I have the following python function to extract unique object names in an AWS S3 bucket, and it passed the test runs in python:
###############################
# aws_get_session_name_fuc.py #
###############################
def get_session_names(s3, BUCKET, session_path):
session_names = []
unique_session_names = []
n = 2
session_archives = s3.Bucket(BUCKET).objects.filter(Prefix = session_path)

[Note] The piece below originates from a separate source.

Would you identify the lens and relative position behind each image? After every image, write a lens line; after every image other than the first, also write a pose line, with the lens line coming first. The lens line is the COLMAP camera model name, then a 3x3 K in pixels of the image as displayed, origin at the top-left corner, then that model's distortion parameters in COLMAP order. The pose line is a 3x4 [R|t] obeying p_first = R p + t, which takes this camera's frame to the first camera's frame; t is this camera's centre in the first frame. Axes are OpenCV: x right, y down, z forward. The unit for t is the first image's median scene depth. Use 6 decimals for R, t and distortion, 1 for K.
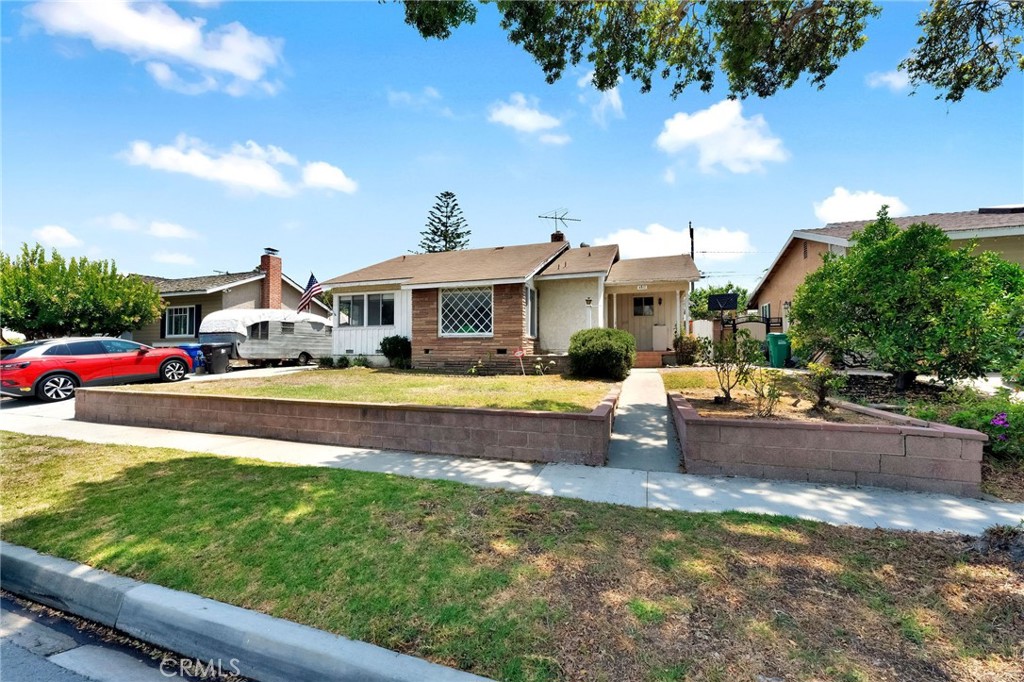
lens RADIAL K [[418.3, 0, 511.4], [0, 418.3, 343.8], [0, 0, 1]] dist [0.003972, -0.000173]
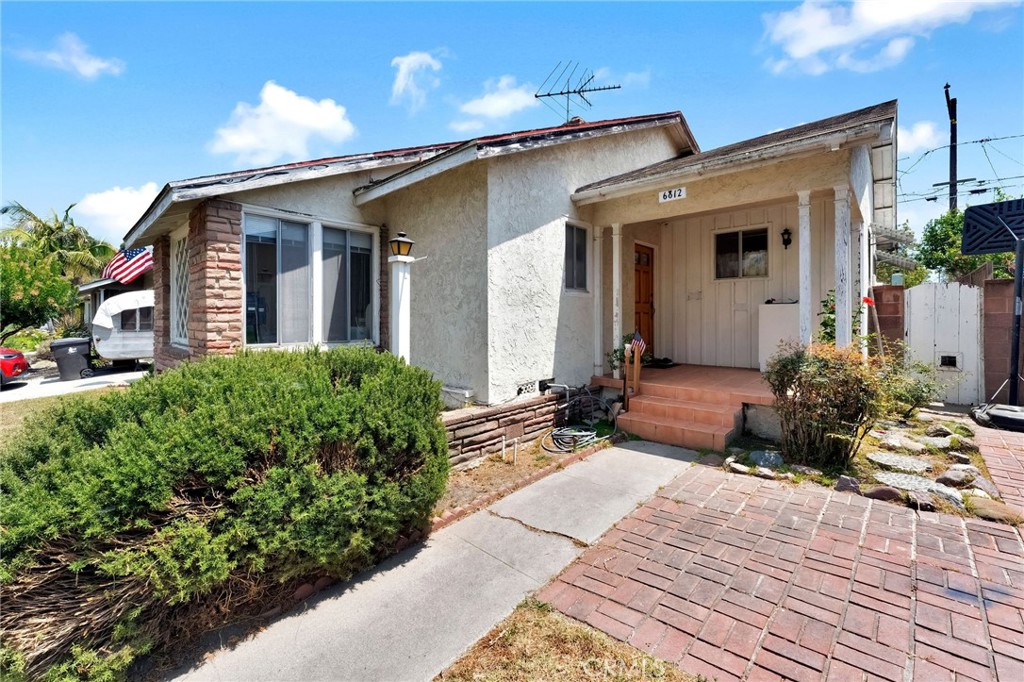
lens RADIAL K [[418.3, 0, 513.1], [0, 418.3, 321.7], [0, 0, 1]] dist [0.003972, -0.000173]
pose [[0.910252, 0.001879, -0.414051, 0.308429], [0.010404, 0.999570, 0.027407, -0.042178], [0.413924, -0.029255, 0.909841, 0.597213]]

# Extract object names from path
for i in session_archives:
temp_str = i.key.split('/')
session_names.append(temp_str[n])
# obtain unique object names
for i in session_names:
if i not in unique_session_names:
unique_session_names.append(i)
return unique_session_names
'''
# Test
test_extract = get_session_names(s3, BUCKET, session_path)
test_extract
Out[19]:
['',
'testSession01',
'testSession02',
'testSession03']
'''
When I run the above script using reticulate::source_python("aws_get_session_name_fuc.py")

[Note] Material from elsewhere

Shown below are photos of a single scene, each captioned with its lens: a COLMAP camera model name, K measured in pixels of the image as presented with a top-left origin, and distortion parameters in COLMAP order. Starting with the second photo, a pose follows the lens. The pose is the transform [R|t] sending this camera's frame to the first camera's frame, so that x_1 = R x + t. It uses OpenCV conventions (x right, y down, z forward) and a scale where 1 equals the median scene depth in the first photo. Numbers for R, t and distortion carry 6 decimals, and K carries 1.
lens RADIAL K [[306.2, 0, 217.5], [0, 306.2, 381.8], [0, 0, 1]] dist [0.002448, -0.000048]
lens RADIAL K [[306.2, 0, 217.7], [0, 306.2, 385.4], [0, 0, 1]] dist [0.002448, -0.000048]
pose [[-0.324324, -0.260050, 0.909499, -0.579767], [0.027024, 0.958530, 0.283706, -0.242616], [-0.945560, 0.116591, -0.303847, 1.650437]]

in R, I would get the following error:
> existing_session = get_session_names(s3, BUCKET, session_path)
Error in py_call_impl(callable, dots$args, dots$keywords) :
RecursionError: maximum recursion depth exceeded
I tried to increase the recursion limit in the python script using sys.setrecursionlimit()
, it would either trigger the same error when the value is not "large enough", or crash the R session if the value was "too large":
So, I'm trying to understand:
- Why does the function pass in Python, but fail when referenced in R?
- Is there a better way to resolve this?
EDIT-1:
I managed to resolve this problem by converting the defined function into script, and then using reticulate::py_run_file("python/aws_get_session_name_script.py")
directly to obtain the extraction, write results to file, and then load back into R.